Отец даже рванул ремень на своих брюках, но тут же съежился и сел, горестно охватив голову руками.
– Папа, мне нужно работать. Не буду же я век копать огород и сидеть на твоей шее? Твой двоюродный брат, Лечи, взял меня к себе. А оружие – это просто так положено. У меня даже патронов к нему нет!
– Зачем, зачем, сынок? Разве нельзя найти работу, чтобы не носить эти страшные пистолеты?.. Не стоило тебе возвращаться в Чечню!

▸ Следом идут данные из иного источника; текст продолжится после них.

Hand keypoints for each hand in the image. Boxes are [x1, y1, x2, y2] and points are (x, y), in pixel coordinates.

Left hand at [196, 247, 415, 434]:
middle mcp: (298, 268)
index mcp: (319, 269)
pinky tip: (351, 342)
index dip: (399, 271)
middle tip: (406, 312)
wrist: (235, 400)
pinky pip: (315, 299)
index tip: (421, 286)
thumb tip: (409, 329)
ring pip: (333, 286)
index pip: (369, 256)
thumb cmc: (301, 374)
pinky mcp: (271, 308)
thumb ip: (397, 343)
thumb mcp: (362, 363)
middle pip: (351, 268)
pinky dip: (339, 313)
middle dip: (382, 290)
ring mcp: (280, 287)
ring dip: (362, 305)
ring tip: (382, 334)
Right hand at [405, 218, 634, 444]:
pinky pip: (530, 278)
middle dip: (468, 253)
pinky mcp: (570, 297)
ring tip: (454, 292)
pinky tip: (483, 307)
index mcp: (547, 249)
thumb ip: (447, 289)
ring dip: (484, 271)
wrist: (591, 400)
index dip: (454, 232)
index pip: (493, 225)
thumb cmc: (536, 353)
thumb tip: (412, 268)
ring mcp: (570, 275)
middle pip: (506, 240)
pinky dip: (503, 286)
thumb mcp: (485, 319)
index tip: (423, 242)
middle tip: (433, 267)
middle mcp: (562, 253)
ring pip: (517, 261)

– Папа, нет сейчас другой работы. Прокуратура в подвешенном состоянии, сидят в кабинетах, никаких полномочий, зарплату им никто не платит, власти Ичкерии российские правоохранительные органы или распускают, или не признают и заменяют своими. И где сейчас чеченские парни не берут в руки оружие? Думаешь, в России не берут? Только и делают, что бегают по улицам с пистолетами…
Отец махнул рукой, застегнул ремень и пошел утешать мать.
Отцовского ремня я никогда не знал и в детстве, тем более неуместно это было теперь, когда я вымахал во взрослого здорового мужчину.
За все мое детство и отрочество отец ударил меня всего один раз. Мама шлепала часто, за мои провинности и шкоды. Хватала тапок и лупила куда придется. Это было не то чтобы больно, но обидно до слез.
Папе не приходилось применять в воспитательном процессе силу. В нашей патриархальной семье маме было достаточно произнести крайнюю угрозу: “Я расскажу об этом отцу!”, чтобы у нас, детей, тряслись все поджилки и мы жалели, что не получили свою взбучку на месте, от матери, раскрывшей наше очередное преступление по горячим следам. Окрика или просто сурового взгляда отца было достаточно, чтобы повергнуть меня в трепет.